(Français) Passeport Vert, Feu Rouge

Passport Colors by Baigal Byamba via Flickr Creative Commons

Après quatre mois passés dans la bulle de tolérance qu’est le campus mentonnais, où règne l’impression que tout est possible, j’étais résolue, plus que jamais, à parcourir le monde, à me rendre partout et surtout là où on ne m’attend pas. Je suis comme vous : passionnée de voyage, incapable de tenir en place, et je n’ai pas peur de l’inconnu.

Par Nesma Merhoum

Cependant, mon passeport est vert, couleur de la vie, de la nature, du campus Moyen-Orient-Méditerranée de Sciences Po, et du feu indiquant que la voie est libre (toute autre signification de cette couleur laissée à la discrétion de chacun). Je suis donc, inexorablement, victime de la malédiction du passeport vert, celle qui déplace toute votre humanité non pas dans votre pièce d’identité, mais dans un morceau de plastique ou de papier. Ce visa, ce titre de séjour octroyé qui vous autorise, pour une durée déterminée, à exister dans un territoire, car vous justifiez de votre utilité pour le pays en question, sans quoi vous ne sauriez être toléré(e).

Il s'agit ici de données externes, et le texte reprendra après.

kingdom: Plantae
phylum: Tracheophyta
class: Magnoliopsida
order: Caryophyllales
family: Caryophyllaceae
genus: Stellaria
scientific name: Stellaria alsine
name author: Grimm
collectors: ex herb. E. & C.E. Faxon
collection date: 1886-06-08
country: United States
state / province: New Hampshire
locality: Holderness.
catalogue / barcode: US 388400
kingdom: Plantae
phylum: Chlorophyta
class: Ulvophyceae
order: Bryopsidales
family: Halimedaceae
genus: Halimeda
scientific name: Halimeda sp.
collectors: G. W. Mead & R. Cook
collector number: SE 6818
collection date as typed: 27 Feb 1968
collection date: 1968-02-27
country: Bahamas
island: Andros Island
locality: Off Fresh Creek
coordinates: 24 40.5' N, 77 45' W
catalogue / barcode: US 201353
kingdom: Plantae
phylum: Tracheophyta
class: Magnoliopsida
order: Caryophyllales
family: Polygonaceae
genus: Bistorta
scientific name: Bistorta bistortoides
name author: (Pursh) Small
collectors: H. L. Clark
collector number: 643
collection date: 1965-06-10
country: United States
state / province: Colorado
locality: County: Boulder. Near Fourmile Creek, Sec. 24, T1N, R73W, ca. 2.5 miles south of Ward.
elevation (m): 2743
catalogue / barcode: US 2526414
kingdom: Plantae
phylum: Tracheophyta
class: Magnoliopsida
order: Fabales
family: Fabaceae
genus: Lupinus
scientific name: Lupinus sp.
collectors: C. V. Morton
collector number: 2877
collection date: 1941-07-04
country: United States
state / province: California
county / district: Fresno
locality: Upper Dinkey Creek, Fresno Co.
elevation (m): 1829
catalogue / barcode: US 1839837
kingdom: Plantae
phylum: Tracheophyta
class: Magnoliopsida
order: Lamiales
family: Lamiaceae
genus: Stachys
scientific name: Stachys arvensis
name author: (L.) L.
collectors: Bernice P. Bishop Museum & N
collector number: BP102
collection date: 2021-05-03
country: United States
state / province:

Après trois semaines d’exil en exil, de Skopje à Alger en passant par Rome et Nice, je réalise amèrement que ma liberté de circulation s’est fracassée, avec mes rêves d’évasion hivernale, contre les portes de l’Ancienne République Yougoslave de Macédoine. Pour bien commencer l’année, je vous propose donc une immersion au cœur de la palpitante procédure de reconduite à la frontière.

Tout partait d’une honnête intention. Membre enthousiaste du CISV International, une ONG qui promeut l’échange inter-culturel entre jeunes du monde entier, je devais me rendre en Macédoine, pour participer pour la deuxième fois aux Med Nights, un atelier annuel réunissant les CISVers méditerranéens (tenu en Croatie l’année dernière). Après des heures de recherche, plusieurs mois avant le voyage, croyant comprendre qu’en tant que résidente dans un pays européen, j’étais en droit de séjourner dans ce pays, j’étais prête pour de nouvelles aventures, armée de mon récepissé de première demande de titre de séjour (erreur fatale de débutant). Le jeudi 25 décembre 2014, après d’émouvantes retrouvailles avec mon ami et co-représentant du CISV Algérie Foued, j’ai donc hâte de recevoir ma dose de voyage, cette drogue dont j’ai du mal à me passer.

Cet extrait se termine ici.